Vocally, too, it was hit or miss night for her.  The voice was lacking in firmness, and she frequently employed her infamous cooing and scooping to avoid sinking into a line and doing some honest singing.  She did conjure up some nice floated tones in two of Blanche’s cheesy arias, “I want magic” and “I can smell the sea air,” but in the recit-ish sections in her middle voice—about 75% of her lines—she was  quite difficult to hear.

The other singers fared a little better, with the finest work of the night from Susanna Phillips in a surprisingly honest reading of Blanche’s sister Stella.  Her voice has a nice core to it, and her disturbingly premature return to Stan following his drunken rampage for make-up sex at the end of Act I was the only genuinely affecting moment of the evening.  When she purred out a lick accompanied by pizzacato cello in her post-coital haze while Blanche implored her to leave him I believed that she’d just had the sex of her life and didn’t give a damn if she had to get knocked around a bit to get it.

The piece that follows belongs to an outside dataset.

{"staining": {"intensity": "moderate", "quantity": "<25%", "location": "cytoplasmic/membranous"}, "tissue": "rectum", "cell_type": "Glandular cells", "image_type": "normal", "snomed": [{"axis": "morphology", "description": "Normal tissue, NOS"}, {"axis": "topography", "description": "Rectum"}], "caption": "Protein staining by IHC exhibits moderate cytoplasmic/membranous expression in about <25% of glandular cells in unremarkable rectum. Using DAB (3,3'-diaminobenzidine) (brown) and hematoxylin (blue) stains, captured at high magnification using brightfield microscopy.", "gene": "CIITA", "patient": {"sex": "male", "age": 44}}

Anthony Dean’s Griffey seemed to be enjoying himself as Blanche’s almost lover Mitch.  He brought a clear tone and a loveably dopey persona to the role.  Teddy Tahu Rhodes has a nice baritone and a nice torso, though I found his characterization to be somewhat nondescript.  Victoria Livengood stepped in for an indisposed Jane Bunnell in the role of Eunice with a nice ripe mezzo and was appropriately matronly and imposing.  Dominic Armstrong and Andrew Bidlack gave fine support as Steve and the Young Collector.

But the real problems were the orchestra and that wretched score.  With the orchestra on the stage behind the singers, all the singers moments of inaudibility.  Besides balance problems, Patrick Summers did a decent job staying with the singers and the orchestra played respectably.  Or at least I think the orchestra play respectably; the score doesn’t make particularly efficient use of the ensemble.

It seems that in the quest for contemporary composers to avoid boring little things like melodies that are generous to the voice, they often resort to silly motives and corny harmonies that are simultaneously unremarkable and difficult to sing over.

Previn’s abrasive “choo choo” train motive is dense and permeates the work.  His setting  of the text on odd leaps and rhythms makes it next to impossible to hear many of the words.  The handful of positive audience reactions were spurred by subtitles of the lines that were lifted from the original play.  .

Maybe Carnegie is simply too big for the intimate subject matter of the play, or maybe this just isn’t a very good opera.   As time goes by and Fleming is showing less and less of the decadent vocal luster of her prime, it’s becoming more apparent that, like Maria Stuarda, this opera doesn’t hold up without a major star at the reigns.